(PASSAGE PROVIDED)
####
Skip to main content

Overview

The Schema interface defines how messages are serialized and deserialized in Pulsar. It provides type-safe message encoding and decoding, enabling producers and consumers to work with structured data types instead of raw bytes.

Core Methods

encode()

Encode an object representing the message content into a byte array.
byte[] encode(T message)
message
T
The message object
Returns
byte[]
A byte array with the serialized content
Throws: SchemaSerializationException if the serialization fails

encode(topic, message)

Encode a message for a specific topic.
default EncodeData encode(String topic, T message)
topic
String
The topic name
message
T
The message object
Returns
EncodeData
Encoded data wrapper

decode()
####
(THE TASK)
Using the Schema interface page, answer these:
(a) What does the Schema interface define?
(b) Which exception does encode(T message) throw when serialization fails?
(c) What type does the topic-specific encode method return?
The items that follow are not required for any part of this exercise.

(SUPPLIED DATA)
####
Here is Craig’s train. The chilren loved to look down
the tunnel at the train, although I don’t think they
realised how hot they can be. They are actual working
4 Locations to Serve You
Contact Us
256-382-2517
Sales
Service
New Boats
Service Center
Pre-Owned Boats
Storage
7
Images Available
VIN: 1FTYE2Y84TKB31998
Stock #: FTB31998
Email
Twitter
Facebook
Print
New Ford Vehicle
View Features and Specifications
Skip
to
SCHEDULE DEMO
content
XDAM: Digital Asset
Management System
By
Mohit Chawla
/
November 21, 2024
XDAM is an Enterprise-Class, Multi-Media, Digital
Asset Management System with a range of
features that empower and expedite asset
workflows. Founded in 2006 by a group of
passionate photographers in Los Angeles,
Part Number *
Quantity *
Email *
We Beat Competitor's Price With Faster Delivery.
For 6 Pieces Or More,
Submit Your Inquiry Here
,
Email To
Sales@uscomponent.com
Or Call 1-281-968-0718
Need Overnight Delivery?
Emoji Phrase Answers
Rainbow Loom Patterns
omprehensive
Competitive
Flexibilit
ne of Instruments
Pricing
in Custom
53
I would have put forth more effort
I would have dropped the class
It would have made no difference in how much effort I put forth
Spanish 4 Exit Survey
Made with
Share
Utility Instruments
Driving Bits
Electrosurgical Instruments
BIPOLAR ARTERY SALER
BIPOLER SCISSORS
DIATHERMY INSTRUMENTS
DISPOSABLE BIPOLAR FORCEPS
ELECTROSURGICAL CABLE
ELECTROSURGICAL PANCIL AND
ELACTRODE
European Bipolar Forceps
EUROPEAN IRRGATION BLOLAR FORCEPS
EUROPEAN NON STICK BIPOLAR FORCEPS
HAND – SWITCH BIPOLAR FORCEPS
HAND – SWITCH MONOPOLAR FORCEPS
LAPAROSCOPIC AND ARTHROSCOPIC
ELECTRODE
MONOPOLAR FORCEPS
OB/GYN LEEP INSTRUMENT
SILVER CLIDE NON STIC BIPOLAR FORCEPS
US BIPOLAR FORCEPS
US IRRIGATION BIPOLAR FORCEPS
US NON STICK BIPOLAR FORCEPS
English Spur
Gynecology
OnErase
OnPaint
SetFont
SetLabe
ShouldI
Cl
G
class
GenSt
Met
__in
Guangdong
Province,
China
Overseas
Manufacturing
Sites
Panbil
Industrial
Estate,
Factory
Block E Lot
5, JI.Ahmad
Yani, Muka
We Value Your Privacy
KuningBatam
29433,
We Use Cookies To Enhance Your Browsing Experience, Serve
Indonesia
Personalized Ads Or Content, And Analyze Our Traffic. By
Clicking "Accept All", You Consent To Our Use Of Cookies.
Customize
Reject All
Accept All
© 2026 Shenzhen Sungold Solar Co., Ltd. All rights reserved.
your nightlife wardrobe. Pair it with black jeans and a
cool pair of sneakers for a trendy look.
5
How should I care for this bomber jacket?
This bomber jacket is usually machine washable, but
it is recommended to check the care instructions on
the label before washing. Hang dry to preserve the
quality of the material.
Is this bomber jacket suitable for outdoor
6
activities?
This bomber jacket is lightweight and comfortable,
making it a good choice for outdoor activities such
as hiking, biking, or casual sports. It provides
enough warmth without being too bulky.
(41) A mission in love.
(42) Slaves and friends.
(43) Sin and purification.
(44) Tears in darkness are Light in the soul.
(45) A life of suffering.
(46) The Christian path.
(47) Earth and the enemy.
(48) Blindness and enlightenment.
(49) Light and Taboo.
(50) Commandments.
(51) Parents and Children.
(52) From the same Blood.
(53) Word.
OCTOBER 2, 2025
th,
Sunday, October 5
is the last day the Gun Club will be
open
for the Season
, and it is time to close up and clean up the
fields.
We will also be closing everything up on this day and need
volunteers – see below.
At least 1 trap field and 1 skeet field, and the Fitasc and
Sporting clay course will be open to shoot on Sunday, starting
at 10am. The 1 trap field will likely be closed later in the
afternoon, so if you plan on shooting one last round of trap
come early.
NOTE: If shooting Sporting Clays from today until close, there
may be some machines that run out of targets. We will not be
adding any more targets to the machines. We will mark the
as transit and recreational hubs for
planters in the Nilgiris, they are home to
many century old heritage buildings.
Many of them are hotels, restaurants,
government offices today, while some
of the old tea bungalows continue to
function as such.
####
(EXERCISE RESPONSE)
(a) How messages are serialized and deserialized in Pulsar.
(b) SchemaSerializationException.
(c) EncodeData, an encoded data wrapper.